"While OpenAI and Anthropic continue begging for more and more investor cash in the face of consistently lackluster earnings, some vendors delivering advanced AI to the legal industry dropped hints about growing interest in small models. It's not that large language models don't work - though they often don't - but they're overbloated science experiments that, as Goldman Sachs observed, require exponentially increased resources to achieve tiny linear gains."
"Some could be light enough to run on institutional hardware, meaning law firms and corporate clients can keep their data in-house instead of shipping it off to Silicon Valley narcs. For an industry that still treats the cloud like it's a Soviet spy balloon - an overreaction, but a persistent one - the pitch for small models is obvious: more control, less spend, nearly the same output."

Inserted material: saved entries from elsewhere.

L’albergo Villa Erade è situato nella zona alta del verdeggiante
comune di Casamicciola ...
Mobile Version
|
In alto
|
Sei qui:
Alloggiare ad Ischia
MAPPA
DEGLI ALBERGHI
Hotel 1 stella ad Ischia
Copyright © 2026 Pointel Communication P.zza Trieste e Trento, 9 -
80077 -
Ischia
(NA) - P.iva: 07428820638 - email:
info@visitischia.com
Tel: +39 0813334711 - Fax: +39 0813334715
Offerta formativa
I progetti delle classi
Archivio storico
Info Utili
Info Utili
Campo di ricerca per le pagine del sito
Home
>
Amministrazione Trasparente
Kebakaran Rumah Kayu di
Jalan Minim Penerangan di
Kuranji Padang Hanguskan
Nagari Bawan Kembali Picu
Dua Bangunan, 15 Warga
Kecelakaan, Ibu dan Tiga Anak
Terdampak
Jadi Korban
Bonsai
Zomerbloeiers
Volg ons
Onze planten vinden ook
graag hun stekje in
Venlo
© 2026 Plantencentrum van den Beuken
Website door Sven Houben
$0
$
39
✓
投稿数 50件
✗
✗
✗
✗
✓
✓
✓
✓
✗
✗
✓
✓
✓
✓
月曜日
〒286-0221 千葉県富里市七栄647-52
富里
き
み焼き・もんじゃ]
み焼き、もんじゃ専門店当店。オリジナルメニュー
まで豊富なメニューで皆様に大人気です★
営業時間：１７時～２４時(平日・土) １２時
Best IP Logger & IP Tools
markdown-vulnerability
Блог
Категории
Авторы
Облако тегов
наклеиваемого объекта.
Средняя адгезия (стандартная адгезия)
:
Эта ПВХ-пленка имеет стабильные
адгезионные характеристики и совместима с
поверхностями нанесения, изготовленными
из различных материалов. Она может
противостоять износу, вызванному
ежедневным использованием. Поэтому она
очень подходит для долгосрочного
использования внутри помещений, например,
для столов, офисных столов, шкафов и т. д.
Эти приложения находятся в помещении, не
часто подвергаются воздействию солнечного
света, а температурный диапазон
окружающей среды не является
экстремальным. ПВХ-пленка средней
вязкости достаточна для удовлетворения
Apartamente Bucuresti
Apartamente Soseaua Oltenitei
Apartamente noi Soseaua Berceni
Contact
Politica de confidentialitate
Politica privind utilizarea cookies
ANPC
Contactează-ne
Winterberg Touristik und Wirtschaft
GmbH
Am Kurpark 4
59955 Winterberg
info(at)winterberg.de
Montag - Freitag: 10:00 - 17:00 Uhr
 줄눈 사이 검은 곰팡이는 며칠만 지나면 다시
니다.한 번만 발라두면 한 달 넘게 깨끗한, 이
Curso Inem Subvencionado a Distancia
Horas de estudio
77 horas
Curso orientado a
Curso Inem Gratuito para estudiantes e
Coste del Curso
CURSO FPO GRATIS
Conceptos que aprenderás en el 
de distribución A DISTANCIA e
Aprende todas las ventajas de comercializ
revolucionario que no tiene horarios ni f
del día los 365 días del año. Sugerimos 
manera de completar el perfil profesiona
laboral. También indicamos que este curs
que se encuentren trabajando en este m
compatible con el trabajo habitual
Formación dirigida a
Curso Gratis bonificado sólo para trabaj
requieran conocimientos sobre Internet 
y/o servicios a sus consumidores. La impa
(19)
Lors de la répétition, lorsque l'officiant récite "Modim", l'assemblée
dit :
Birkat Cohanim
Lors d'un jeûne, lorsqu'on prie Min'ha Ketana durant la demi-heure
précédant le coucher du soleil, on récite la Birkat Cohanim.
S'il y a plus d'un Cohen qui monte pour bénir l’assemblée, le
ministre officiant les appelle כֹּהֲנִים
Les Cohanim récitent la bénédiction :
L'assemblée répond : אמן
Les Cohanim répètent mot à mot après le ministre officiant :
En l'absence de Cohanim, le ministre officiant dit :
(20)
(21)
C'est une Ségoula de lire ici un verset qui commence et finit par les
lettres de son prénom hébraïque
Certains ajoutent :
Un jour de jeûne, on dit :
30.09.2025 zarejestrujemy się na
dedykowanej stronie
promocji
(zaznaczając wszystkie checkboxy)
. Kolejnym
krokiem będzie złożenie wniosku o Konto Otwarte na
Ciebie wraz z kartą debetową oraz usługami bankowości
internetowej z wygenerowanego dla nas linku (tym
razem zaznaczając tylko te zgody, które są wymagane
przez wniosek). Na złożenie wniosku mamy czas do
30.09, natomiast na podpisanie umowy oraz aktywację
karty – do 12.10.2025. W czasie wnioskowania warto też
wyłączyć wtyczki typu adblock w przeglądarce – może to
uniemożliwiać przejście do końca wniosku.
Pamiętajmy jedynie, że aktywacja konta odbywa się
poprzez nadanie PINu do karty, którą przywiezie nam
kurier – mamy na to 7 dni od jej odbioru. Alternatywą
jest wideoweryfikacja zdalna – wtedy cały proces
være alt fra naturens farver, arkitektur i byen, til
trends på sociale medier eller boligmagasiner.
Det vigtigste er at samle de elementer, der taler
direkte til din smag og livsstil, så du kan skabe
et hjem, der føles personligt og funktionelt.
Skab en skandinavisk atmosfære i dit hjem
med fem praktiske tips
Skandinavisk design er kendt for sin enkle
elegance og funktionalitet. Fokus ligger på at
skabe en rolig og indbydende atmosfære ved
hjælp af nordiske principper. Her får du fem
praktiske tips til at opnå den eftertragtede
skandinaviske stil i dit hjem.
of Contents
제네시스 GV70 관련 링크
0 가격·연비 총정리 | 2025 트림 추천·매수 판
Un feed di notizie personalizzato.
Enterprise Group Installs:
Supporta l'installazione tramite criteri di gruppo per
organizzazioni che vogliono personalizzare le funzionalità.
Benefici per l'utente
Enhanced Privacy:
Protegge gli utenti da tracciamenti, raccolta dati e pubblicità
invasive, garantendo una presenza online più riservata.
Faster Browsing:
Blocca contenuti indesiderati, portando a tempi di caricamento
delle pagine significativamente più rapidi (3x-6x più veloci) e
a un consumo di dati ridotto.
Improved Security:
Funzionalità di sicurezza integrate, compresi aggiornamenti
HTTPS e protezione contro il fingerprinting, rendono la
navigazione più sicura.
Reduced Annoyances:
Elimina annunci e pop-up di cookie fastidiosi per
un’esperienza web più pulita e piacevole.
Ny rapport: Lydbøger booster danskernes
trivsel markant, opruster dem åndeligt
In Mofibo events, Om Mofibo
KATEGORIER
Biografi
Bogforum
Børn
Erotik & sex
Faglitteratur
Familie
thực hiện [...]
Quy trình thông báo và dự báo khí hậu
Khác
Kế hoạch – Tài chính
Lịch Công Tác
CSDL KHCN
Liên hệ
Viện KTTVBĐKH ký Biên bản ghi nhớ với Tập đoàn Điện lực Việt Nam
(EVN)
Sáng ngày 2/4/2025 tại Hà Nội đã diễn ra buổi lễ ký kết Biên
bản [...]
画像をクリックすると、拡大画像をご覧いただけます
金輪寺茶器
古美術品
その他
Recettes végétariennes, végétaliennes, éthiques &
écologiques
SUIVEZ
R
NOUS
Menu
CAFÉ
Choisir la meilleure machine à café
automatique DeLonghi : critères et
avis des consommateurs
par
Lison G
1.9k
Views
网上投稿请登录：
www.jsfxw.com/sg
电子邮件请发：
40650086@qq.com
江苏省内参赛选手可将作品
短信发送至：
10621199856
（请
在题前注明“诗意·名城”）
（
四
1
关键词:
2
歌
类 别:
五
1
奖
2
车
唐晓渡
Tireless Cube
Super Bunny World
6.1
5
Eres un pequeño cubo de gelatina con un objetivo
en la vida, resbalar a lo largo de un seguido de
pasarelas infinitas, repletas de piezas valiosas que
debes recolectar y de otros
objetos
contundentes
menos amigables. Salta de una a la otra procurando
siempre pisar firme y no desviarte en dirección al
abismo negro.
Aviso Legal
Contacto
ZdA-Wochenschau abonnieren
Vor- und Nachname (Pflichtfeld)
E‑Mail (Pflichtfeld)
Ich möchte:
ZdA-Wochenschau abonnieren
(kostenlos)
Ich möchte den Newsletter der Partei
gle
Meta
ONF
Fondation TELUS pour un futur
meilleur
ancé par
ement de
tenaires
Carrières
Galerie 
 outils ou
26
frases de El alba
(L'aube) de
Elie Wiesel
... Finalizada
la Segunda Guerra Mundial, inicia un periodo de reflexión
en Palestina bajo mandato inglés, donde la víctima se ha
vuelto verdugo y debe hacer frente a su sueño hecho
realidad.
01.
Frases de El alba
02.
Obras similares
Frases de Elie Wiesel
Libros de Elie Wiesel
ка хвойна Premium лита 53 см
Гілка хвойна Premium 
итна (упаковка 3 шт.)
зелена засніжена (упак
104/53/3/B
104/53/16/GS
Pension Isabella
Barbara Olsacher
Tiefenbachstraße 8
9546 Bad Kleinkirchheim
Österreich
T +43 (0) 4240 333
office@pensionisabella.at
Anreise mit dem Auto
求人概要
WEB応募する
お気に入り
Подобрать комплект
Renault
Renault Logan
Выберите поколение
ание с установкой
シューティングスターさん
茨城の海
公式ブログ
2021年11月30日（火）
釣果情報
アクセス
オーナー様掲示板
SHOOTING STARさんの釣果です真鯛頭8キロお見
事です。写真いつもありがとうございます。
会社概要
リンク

At ILTACON, legal technology professionals signaled rising interest in smaller AI models as alternatives to large, resource-hungry language models. Investors continue funding major LLM vendors despite weak earnings, while some legal-focused vendors promote compact models that deliver comparable outputs with lower cost and resource demands. Smaller models can run on institutional hardware, allowing law firms and corporate clients to keep data in-house. The industry’s cloud skepticism makes local hosting attractive. Meta announced a small reasoning model intended for local hosting and specialized uses like math and coding, and a live demo failure for a general AI offering underscored practical risks of large-scale approaches.